Can ETFs maintain liquidity during times of market turbulence, or should rules be changed to allow ETF providers to pay market makers directly in order to ensure stability? That’s the debate currently raging among market participants. At Bloomberg, Ksenia Galouchko reports on the problem and possible solutions:
Some see a potential cure in a practice that’s commonplace from Italy to the U.K. but banned in America: ETF providers paying market-makers directly.

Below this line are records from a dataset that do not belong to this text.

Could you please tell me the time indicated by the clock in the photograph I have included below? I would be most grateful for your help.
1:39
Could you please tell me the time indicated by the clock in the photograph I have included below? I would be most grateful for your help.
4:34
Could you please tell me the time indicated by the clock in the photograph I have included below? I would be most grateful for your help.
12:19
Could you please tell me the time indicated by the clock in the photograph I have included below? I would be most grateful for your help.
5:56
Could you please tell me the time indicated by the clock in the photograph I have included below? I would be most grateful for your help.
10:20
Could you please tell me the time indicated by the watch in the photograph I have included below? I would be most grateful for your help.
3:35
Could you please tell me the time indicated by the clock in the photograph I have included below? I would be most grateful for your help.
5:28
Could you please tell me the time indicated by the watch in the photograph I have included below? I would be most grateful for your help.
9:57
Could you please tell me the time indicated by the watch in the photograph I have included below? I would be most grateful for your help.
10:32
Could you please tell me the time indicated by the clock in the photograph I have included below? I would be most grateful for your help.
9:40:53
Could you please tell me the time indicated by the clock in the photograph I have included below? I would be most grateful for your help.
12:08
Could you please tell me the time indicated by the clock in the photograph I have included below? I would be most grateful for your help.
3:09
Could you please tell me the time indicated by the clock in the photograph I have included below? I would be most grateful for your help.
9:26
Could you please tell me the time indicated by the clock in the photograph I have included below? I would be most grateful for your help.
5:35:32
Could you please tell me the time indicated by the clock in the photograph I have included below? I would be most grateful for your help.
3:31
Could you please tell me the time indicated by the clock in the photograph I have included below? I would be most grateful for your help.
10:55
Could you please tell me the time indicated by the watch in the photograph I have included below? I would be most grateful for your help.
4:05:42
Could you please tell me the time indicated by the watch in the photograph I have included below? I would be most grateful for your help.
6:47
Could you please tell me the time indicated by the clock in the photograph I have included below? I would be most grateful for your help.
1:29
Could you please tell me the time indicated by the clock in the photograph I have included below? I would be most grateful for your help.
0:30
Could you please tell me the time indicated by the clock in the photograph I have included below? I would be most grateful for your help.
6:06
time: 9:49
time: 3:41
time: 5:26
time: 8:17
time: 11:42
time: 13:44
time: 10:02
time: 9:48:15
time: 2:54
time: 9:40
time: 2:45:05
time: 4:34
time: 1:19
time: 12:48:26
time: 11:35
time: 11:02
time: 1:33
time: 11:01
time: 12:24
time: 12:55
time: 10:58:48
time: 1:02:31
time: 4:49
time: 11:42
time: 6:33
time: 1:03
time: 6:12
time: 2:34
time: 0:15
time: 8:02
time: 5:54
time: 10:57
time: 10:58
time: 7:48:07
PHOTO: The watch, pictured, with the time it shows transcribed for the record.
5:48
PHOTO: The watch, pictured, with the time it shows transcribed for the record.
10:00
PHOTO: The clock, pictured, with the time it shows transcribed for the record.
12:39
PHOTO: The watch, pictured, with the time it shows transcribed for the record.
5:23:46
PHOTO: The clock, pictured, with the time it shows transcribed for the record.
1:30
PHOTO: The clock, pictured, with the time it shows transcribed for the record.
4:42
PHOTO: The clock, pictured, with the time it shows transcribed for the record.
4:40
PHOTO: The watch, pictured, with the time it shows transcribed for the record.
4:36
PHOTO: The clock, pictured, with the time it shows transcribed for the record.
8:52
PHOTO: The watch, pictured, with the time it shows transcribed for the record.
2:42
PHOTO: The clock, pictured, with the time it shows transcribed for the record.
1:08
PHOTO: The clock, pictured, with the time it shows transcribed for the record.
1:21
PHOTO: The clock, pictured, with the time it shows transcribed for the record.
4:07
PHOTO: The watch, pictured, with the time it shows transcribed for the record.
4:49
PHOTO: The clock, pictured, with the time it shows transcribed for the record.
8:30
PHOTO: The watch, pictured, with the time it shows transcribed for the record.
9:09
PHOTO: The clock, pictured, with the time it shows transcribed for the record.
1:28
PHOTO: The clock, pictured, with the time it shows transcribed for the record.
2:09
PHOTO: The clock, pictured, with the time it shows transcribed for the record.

The argument goes that conflict-of-interest concerns are misplaced — and that traders under contract to keep transacting in passive instruments will do so come hell or high water.
While U.S. regulators are keeping mum on the issue, it’ll likely be a hot topic at industry conferences heading into year-end, said GTS’s Reggie Browne, who supports a “modernization” of ETF market-making rules.
“Particularly in times of stress and at the end of cycle, you never know what’s going to happen, and you want all participants to be active in the marketplace,’’ said the principal at the trading giant.
Increasingly fragile investor sentiment this summer is sparking ever-more extreme swings, with August registering a blinding Treasury rally, stock reversals rarely seen in this multi-decade bear run and a historic sell-off in some emerging-market bonds. ETFs are particularly vulnerable to sudden shifts in sentiment since they’re bought and sold throughout the day.
Paying market-makers directly would help ensure they remain committed to providing competitive quotes even if markets become roiled, some argue. Smaller products that are neglected by these traders under the current regime would stand to benefit the most, according to Louis Odette, a strategist at Citigroup Inc.
That’s because under current rules market-makers, who help to keep an ETF’s price in line with its underlying value, are compensated by exchanges according to trading volumes, leaving smaller funds vulnerable to being shunned when it becomes uneconomical to support them.
“If there’s market turmoil, the market-maker is more likely to step away if they don’t have a commercial obligation,” said Hector McNeil, co-founder of ETF platform HANetf in London and a 20-year industry veteran. “Market-making agreements create a very solid foundation and framework for issuers to demand a decent service level from the market-makers.”